[WORK REQUIRED]
The full set of lines below has to be written out again exactly.

Saved data entries

☆ ☆ ☆ ☆ ☆ ☆ ☆

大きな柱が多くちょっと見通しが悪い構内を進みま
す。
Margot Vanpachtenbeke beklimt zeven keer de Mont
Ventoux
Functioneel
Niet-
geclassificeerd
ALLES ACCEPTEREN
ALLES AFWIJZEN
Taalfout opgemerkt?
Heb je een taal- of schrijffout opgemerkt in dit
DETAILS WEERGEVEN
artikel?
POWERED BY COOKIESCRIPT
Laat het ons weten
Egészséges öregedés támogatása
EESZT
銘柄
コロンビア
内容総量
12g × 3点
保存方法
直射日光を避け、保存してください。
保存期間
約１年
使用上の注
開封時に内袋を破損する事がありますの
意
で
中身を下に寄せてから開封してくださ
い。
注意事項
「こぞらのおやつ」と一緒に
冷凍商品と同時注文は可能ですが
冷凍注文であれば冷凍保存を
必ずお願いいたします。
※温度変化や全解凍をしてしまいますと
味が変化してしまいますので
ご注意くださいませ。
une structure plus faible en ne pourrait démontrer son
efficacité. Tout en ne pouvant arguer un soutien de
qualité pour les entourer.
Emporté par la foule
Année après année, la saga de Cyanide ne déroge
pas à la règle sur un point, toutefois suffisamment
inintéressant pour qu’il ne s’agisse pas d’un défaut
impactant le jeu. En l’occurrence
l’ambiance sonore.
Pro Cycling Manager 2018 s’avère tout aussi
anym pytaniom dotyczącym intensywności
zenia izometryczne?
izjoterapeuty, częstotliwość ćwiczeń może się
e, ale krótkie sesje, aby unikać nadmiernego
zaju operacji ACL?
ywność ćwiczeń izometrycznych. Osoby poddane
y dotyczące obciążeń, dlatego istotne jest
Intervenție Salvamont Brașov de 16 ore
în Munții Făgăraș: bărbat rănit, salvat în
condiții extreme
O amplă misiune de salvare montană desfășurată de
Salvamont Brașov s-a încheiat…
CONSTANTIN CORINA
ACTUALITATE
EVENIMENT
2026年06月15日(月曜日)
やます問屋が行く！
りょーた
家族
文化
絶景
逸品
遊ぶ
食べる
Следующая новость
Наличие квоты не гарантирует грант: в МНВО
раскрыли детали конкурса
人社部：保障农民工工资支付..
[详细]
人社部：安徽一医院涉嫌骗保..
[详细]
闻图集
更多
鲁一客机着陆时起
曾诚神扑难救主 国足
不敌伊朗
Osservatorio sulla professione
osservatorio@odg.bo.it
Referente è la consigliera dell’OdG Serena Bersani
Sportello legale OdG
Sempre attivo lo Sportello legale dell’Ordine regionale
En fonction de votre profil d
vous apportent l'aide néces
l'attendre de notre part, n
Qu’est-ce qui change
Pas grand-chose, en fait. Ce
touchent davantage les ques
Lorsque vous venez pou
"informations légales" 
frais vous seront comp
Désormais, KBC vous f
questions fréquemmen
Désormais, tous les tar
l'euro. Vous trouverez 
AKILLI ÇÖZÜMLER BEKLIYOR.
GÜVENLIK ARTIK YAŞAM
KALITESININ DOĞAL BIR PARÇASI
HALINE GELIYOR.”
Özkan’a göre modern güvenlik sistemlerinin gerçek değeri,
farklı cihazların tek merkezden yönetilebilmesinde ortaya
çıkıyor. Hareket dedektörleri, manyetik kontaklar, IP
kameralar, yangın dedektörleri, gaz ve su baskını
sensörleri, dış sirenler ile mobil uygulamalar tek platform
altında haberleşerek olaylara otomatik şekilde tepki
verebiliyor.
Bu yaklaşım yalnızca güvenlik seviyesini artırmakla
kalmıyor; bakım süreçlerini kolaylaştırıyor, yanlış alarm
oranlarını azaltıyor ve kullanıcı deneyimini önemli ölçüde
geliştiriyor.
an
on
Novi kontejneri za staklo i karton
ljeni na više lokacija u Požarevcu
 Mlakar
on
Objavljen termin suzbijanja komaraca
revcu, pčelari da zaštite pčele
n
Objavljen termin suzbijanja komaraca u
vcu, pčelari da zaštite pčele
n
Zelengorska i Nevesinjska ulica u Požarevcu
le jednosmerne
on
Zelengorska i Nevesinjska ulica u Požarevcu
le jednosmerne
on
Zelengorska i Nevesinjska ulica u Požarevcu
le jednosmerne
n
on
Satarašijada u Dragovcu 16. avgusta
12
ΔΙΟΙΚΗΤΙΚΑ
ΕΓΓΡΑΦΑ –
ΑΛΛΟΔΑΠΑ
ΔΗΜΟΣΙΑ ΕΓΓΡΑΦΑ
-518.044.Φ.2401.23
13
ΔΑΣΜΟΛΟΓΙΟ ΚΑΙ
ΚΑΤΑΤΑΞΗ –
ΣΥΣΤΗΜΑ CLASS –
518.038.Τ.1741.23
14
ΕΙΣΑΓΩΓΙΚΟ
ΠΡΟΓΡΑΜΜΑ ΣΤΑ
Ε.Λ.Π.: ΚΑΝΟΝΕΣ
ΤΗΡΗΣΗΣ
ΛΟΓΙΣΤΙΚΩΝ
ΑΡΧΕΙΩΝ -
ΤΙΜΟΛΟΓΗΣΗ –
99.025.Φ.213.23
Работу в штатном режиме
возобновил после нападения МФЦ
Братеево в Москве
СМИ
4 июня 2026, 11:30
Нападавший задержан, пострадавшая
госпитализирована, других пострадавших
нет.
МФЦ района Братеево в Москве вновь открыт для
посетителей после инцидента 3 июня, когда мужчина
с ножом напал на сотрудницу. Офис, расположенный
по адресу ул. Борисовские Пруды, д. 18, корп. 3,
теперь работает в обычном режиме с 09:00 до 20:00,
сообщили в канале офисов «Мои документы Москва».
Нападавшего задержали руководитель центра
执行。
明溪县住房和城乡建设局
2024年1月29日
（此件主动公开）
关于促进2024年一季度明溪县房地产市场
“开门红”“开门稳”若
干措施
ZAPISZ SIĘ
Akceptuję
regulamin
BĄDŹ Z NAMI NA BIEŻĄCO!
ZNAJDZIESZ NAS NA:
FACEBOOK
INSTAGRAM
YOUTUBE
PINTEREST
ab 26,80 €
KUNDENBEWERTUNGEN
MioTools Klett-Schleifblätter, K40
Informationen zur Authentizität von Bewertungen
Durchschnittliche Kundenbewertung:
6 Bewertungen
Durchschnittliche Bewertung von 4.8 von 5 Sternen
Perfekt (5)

☆ ☆ ☆ ☆ ☆ ☆ ☆

[SOLUTION TO THE PROBLEM]
大きな柱が多くちょっと見通しが悪い構内を進みま
す。
Margot Vanpachtenbeke beklimt zeven keer de Mont
Ventoux
Functioneel
Niet-
geclassificeerd
ALLES ACCEPTEREN
ALLES AFWIJZEN
Taalfout opgemerkt?
Heb je een taal- of schrijffout opgemerkt in dit
DETAILS WEERGEVEN
artikel?
POWERED BY COOKIESCRIPT
Laat het ons weten
Egészséges öregedés támogatása
EESZT
銘柄
コロンビア
内容総量
12g × 3点
保存方法
直射日光を避け、保存してください。
保存期間
約１年
使用上の注
開封時に内袋を破損する事がありますの
意
で
中身を下に寄せてから開封してくださ
い。
注意事項
「こぞらのおやつ」と一緒に
冷凍商品と同時注文は可能ですが
冷凍注文であれば冷凍保存を
必ずお願いいたします。
※温度変化や全解凍をしてしまいますと
味が変化してしまいますので
ご注意くださいませ。
une structure plus faible en ne pourrait démontrer son
efficacité. Tout en ne pouvant arguer un soutien de
qualité pour les entourer.
Emporté par la foule
Année après année, la saga de Cyanide ne déroge
pas à la règle sur un point, toutefois suffisamment
inintéressant pour qu’il ne s’agisse pas d’un défaut
impactant le jeu. En l’occurrence
l’ambiance sonore.
Pro Cycling Manager 2018 s’avère tout aussi
anym pytaniom dotyczącym intensywności
zenia izometryczne?
izjoterapeuty, częstotliwość ćwiczeń może się
e, ale krótkie sesje, aby unikać nadmiernego
zaju operacji ACL?
ywność ćwiczeń izometrycznych. Osoby poddane
y dotyczące obciążeń, dlatego istotne jest
Intervenție Salvamont Brașov de 16 ore
în Munții Făgăraș: bărbat rănit, salvat în
condiții extreme
O amplă misiune de salvare montană desfășurată de
Salvamont Brașov s-a încheiat…
CONSTANTIN CORINA
ACTUALITATE
EVENIMENT
2026年06月15日(月曜日)
やます問屋が行く！
りょーた
家族
文化
絶景
逸品
遊ぶ
食べる
Следующая новость
Наличие квоты не гарантирует грант: в МНВО
раскрыли детали конкурса
人社部：保障农民工工资支付..
[详细]
人社部：安徽一医院涉嫌骗保..
[详细]
闻图集
更多
鲁一客机着陆时起
曾诚神扑难救主 国足
不敌伊朗
Osservatorio sulla professione
osservatorio@odg.bo.it
Referente è la consigliera dell’OdG Serena Bersani
Sportello legale OdG
Sempre attivo lo Sportello legale dell’Ordine regionale
En fonction de votre profil d
vous apportent l'aide néces
l'attendre de notre part, n
Qu’est-ce qui change
Pas grand-chose, en fait. Ce
touchent davantage les ques
Lorsque vous venez pou
"informations légales" 
frais vous seront comp
Désormais, KBC vous f
questions fréquemmen
Désormais, tous les tar
l'euro. Vous trouverez 
AKILLI ÇÖZÜMLER BEKLIYOR.
GÜVENLIK ARTIK YAŞAM
KALITESININ DOĞAL BIR PARÇASI
HALINE GELIYOR.”
Özkan’a göre modern güvenlik sistemlerinin gerçek değeri,
farklı cihazların tek merkezden yönetilebilmesinde ortaya
çıkıyor. Hareket dedektörleri, manyetik kontaklar, IP
kameralar, yangın dedektörleri, gaz ve su baskını
sensörleri, dış sirenler ile mobil uygulamalar tek platform
altında haberleşerek olaylara otomatik şekilde tepki
verebiliyor.
Bu yaklaşım yalnızca güvenlik seviyesini artırmakla
kalmıyor; bakım süreçlerini kolaylaştırıyor, yanlış alarm
oranlarını azaltıyor ve kullanıcı deneyimini önemli ölçüde
geliştiriyor.
an
on
Novi kontejneri za staklo i karton
ljeni na više lokacija u Požarevcu
 Mlakar
on
Objavljen termin suzbijanja komaraca
revcu, pčelari da zaštite pčele
n
Objavljen termin suzbijanja komaraca u
vcu, pčelari da zaštite pčele
n
Zelengorska i Nevesinjska ulica u Požarevcu
le jednosmerne
on
Zelengorska i Nevesinjska ulica u Požarevcu
le jednosmerne
on
Zelengorska i Nevesinjska ulica u Požarevcu
le jednosmerne
n
on
Satarašijada u Dragovcu 16. avgusta
12
ΔΙΟΙΚΗΤΙΚΑ
ΕΓΓΡΑΦΑ –
ΑΛΛΟΔΑΠΑ
ΔΗΜΟΣΙΑ ΕΓΓΡΑΦΑ
-518.044.Φ.2401.23
13
ΔΑΣΜΟΛΟΓΙΟ ΚΑΙ
ΚΑΤΑΤΑΞΗ –
ΣΥΣΤΗΜΑ CLASS –
518.038.Τ.1741.23
14
ΕΙΣΑΓΩΓΙΚΟ
ΠΡΟΓΡΑΜΜΑ ΣΤΑ
Ε.Λ.Π.: ΚΑΝΟΝΕΣ
ΤΗΡΗΣΗΣ
ΛΟΓΙΣΤΙΚΩΝ
ΑΡΧΕΙΩΝ -
ΤΙΜΟΛΟΓΗΣΗ –
99.025.Φ.213.23
Работу в штатном режиме
возобновил после нападения МФЦ
Братеево в Москве
СМИ
4 июня 2026, 11:30
Нападавший задержан, пострадавшая
госпитализирована, других пострадавших
нет.
МФЦ района Братеево в Москве вновь открыт для
посетителей после инцидента 3 июня, когда мужчина
с ножом напал на сотрудницу. Офис, расположенный
по адресу ул. Борисовские Пруды, д. 18, корп. 3,
теперь работает в обычном режиме с 09:00 до 20:00,
сообщили в канале офисов «Мои документы Москва».
Нападавшего задержали руководитель центра
执行。
明溪县住房和城乡建设局
2024年1月29日
（此件主动公开）
关于促进2024年一季度明溪县房地产市场
“开门红”“开门稳”若
干措施
ZAPISZ SIĘ
Akceptuję
regulamin
BĄDŹ Z NAMI NA BIEŻĄCO!
ZNAJDZIESZ NAS NA:
FACEBOOK
INSTAGRAM
YOUTUBE
PINTEREST
ab 26,80 €
KUNDENBEWERTUNGEN
MioTools Klett-Schleifblätter, K40
Informationen zur Authentizität von Bewertungen
Durchschnittliche Kundenbewertung:
6 Bewertungen
Durchschnittliche Bewertung von 4.8 von 5 Sternen
Perfekt (5)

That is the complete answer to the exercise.